The memo's careful bureaucratic language ('admirable restraint,' 'not forthcoming') suggests tension between public affairs transparency and intelligence compartmentalization. The distribution to DSD/OSI (Directorate of Science and Intelligence, Office of Scientific Intelligence) indicates this was handled at a relatively senior level within CIA's scientific analysis branch. The fact that Miss Hunt specifically mentioned wanting to show the declassified version to John Lear suggests the Air Force was engaged in a calculated public relations effort, possibly attempting to shape the narrative around UFO phenomena through controlled disclosure to credible journalists.

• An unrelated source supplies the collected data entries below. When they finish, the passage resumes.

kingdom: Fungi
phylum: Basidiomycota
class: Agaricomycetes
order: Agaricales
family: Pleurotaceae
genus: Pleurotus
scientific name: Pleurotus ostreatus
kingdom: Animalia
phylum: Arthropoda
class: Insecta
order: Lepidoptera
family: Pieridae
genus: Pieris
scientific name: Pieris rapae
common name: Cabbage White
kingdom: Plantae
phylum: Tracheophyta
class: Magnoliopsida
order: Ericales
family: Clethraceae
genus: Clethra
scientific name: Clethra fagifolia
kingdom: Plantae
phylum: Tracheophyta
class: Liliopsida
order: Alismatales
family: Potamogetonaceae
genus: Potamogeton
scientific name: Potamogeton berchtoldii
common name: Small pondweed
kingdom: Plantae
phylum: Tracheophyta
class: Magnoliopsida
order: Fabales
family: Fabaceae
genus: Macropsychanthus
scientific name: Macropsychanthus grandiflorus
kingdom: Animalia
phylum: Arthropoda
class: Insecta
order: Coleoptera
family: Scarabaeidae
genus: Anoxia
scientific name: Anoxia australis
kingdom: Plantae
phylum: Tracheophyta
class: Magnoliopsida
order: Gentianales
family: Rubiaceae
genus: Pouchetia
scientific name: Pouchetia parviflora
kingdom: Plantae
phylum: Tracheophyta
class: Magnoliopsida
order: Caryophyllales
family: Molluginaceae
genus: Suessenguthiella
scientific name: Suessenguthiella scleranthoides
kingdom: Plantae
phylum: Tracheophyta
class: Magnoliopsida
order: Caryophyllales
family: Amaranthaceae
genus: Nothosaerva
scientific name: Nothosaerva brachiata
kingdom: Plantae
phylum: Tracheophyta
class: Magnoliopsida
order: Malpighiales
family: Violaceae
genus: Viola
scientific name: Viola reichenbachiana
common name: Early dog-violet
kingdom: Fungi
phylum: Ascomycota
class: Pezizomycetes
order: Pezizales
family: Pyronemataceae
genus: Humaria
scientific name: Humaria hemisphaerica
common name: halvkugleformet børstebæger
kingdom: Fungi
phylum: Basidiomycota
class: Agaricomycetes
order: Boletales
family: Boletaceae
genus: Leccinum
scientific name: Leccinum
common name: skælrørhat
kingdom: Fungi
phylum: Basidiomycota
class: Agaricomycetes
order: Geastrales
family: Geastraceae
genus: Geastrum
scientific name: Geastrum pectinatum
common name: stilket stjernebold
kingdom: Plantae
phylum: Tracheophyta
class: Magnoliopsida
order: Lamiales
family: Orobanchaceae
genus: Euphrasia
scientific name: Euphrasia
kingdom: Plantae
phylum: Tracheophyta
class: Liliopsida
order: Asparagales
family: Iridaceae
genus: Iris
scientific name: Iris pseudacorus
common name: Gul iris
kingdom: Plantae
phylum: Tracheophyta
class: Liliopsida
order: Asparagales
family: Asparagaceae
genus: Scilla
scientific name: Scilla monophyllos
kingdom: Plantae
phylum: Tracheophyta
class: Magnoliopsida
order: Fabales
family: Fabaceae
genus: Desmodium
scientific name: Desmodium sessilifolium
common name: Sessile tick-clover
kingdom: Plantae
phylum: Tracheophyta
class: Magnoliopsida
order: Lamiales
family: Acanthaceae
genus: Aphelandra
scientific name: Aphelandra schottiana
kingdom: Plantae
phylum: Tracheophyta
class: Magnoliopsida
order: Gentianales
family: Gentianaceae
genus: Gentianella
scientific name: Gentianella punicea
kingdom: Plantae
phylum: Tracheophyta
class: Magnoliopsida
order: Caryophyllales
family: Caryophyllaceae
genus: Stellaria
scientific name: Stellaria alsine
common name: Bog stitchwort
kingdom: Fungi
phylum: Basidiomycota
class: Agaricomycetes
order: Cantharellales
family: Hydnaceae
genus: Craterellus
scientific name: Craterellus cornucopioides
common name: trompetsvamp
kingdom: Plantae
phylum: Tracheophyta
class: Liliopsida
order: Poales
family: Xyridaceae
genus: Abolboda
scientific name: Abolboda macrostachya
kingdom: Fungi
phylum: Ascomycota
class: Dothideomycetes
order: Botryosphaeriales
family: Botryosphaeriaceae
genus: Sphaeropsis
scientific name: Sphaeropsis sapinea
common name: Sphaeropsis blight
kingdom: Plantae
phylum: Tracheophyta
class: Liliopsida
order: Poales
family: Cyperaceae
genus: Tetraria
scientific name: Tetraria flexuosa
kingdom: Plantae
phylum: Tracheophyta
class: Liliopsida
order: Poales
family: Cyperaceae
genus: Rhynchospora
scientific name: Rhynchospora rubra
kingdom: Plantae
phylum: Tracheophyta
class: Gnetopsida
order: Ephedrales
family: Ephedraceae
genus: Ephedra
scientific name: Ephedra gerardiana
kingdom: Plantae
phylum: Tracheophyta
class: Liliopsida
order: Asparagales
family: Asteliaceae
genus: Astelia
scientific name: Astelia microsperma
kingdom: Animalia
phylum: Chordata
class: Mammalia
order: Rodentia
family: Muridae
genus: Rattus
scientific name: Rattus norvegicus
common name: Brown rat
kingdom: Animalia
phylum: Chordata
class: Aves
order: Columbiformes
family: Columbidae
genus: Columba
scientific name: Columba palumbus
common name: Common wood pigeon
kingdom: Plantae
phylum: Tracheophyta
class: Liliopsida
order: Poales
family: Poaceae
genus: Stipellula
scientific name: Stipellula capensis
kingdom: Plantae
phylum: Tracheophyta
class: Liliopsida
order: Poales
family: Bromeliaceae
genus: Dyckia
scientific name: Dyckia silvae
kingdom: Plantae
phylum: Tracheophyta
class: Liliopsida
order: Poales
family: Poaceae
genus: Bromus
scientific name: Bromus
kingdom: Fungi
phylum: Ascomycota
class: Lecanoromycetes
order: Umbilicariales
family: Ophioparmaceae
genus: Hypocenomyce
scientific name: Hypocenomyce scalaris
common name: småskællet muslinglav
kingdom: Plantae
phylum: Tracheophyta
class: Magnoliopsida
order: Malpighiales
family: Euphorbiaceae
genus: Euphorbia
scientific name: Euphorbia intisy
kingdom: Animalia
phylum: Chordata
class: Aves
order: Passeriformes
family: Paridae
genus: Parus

The document's classification status and the vague promise of 'soon' delivery of materials hints at the complexity of clearing intelligence-gathered UFO reports for public release.
06 Theory Comparison
BELIEVER ANALYSIS
Evidence of Substantive Classified UFO Program
The memo confirms that CIA maintained classified UFO reports requiring formal declassification review at the OSI (Office of Scientific Intelligence) level, suggesting more substantive investigation than publicly acknowledged. The careful handling, three-week delay, and senior-level involvement indicate these reports contained sensitive information beyond simple sighting reports. The government's eagerness to control the narrative through selective journalist briefings suggests concern about what full disclosure might reveal.
SKEPTIC ANALYSIS
Routine Bureaucratic Process
This memo simply documents standard inter-agency coordination for FOIA-type requests during a period when UFO reports were common and required declassification review before release. The 'classified' reports likely contained mundane sighting reports that were technically classified only because they were collected through intelligence channels, not because they contained extraordinary evidence. The delay reflects normal bureaucratic processing time.
07 Verdict
ANALYST VERDICT
This document represents a piece of the larger historical puzzle regarding government UFO information management rather than evidence of any specific aerial phenomenon. Its significance lies in demonstrating that by 1966, CIA possessed classified UFO reports requiring formal declassification review, and that inter-agency coordination was necessary when responding to press and public inquiries. The involvement of mainstream journalist John Lear and the Air Force's eagerness to share declassified materials with him suggests an official effort to manage public discourse on UFOs through strategic information release. The memo provides no evidence regarding the nature or credibility of actual UFO sightings, but does confirm that such reports existed within classified CIA files and were subject to deliberate disclosure policies. This is a historically important administrative record that validates long-standing claims that intelligence agencies maintained classified UFO files during the 1960s, lending credibility to FOIA researchers' efforts to uncover such materials.